Não acho que este seja um movimento exclusivo das  Universidades. Ao contrário, acho que nossas instituições de ensino tão somente tem sido reflexo de um modo de funcionamento social e cultural global, típico da nossa época, e que está intimamente ligado ao lugar pouco privilegiado que a mente, os sentimentos e a subjetividade têm ocupado em nossa sociedade como um todo.

Como diz Bauman, vivemos na cultura do espetáculo e da infantilização das relações. Portanto, ficam aqui algumas questões para serem discutidas:

1) Como a Psicanálise pode ser aplicada enquanto forma de compreensão do sofrimento humano em instituições sociais que transcendem o consultório?

2) É possível resgatarmos a identidade herege das Universidades ou o que estamos reproduzindo nelas é a apatia e o culto ao emburrecimento?

Não tenho respostas para todos estes questionamentos, mas arrisco dizer que, em se tratando da primeira questão, tenho pensado cada vez mais que a entrada da Psicanálise nas Universidades, para que seja mais efetiva, tem que se dar de uma maneira que eu chamaria de “clandestina” (não sei se esta é a melhor palavra, mas a usei no sentido de uma entrada furtiva, “comendo pelas beiradas”). O que quero dizer com isso? Acho que a forma de estar no mundo que a Psicanálise propõe, além de ser ensinada em termos teóricos aos nossos alunos, pode ser transmitida muito mais como um modelo de “funcionar na vida” – modelo que dependerá da personalidade e da conduta daqueles que a apresentam e a representam na instituição.

Um silêncio, um espaço que parece “vazio”, um não sei…formas que possam provocar algum estranhamento e quem sabe fazer nascer a curiosidade e a criatividade legítima. Pois, para que nasça algo novo, é necessária algum dor, alguma frustração…

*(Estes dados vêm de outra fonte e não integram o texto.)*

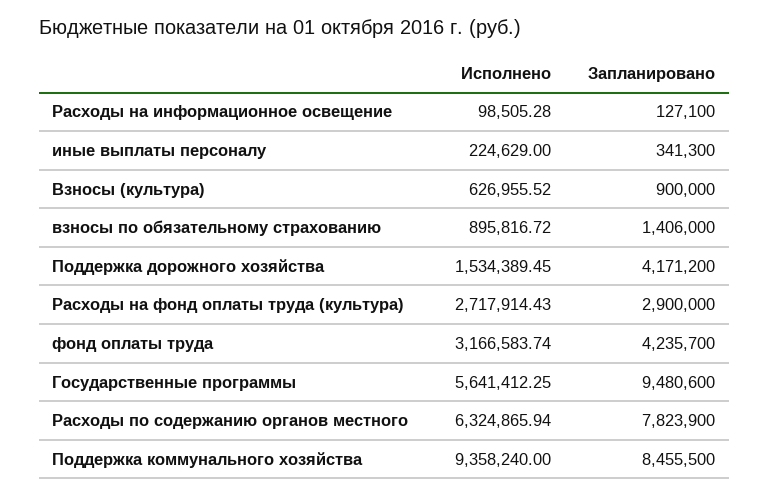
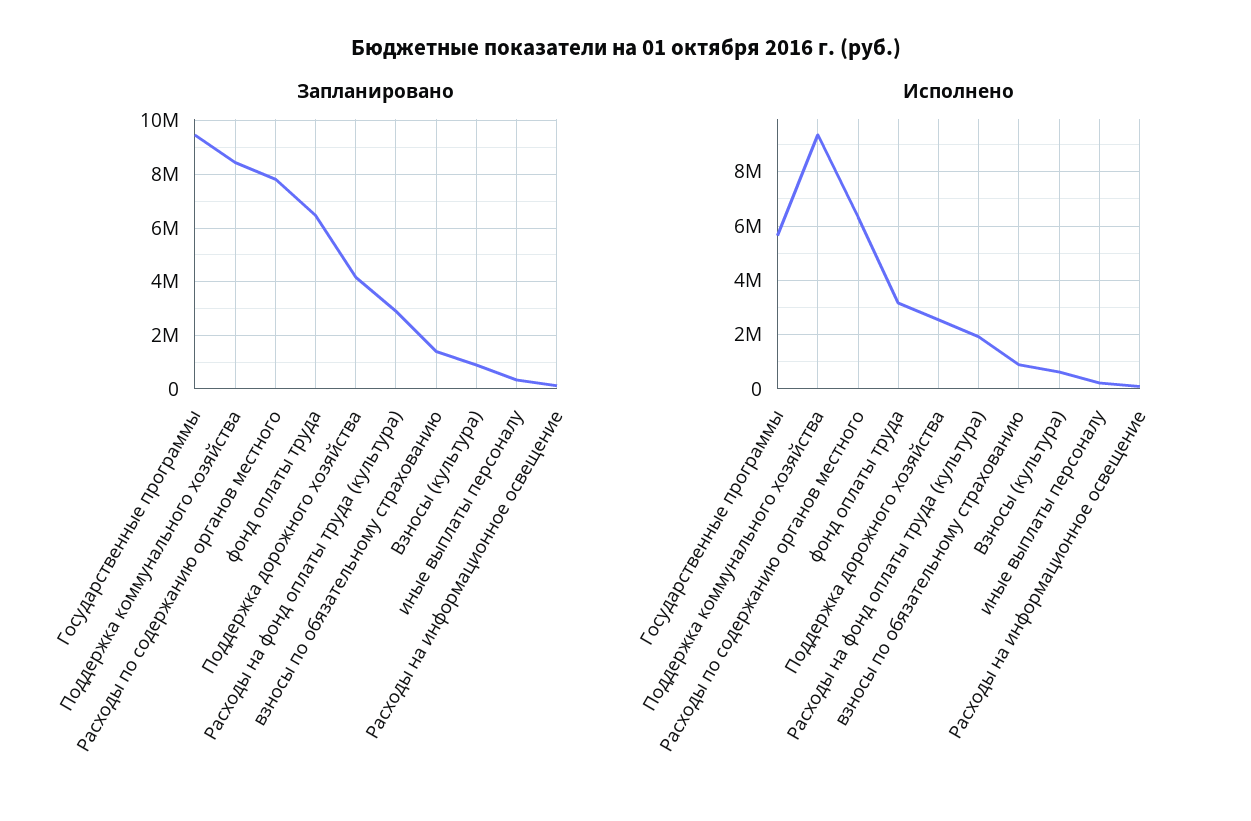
Исполнено, Поддержка дорожного хозяйства: 1534389.45 -> 2500000
Исполнено, Расходы на фонд оплаты труда (культура): 2717914.43 -> 2000000
Запланировано, фонд оплаты труда: 4235700 -> 6500000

Os desafios são muitos e isso é inegável. Mas, penso que quem se propõe a esta difícil, mas também fascinante tarefa de ajudar os mais jovens nos desafios de se tornarem verdadeiramente adultos (no amplo sentido do termo), não poderá se furtar a esta discussão. Caso contrário, correrá o risco de também sucumbir neste grande buraco negro da repetição alienante.

2 comentários em “Para quê serve mesmo a Universidade?”

  1. Olá Ana Laura,

    Ótimo seu texto, adoro quando coloca suas reflexões no site com aspectos do cotidianos relacionando-os com a psicanálise, pois isso me ajuda muito a entender melhor como ela funciona.

    Parabéns!

    Amanda

    1. Oi Amanda. Que bom que gostou! Fique à vontade para fazer mais comentários sobre o texto. Abraços.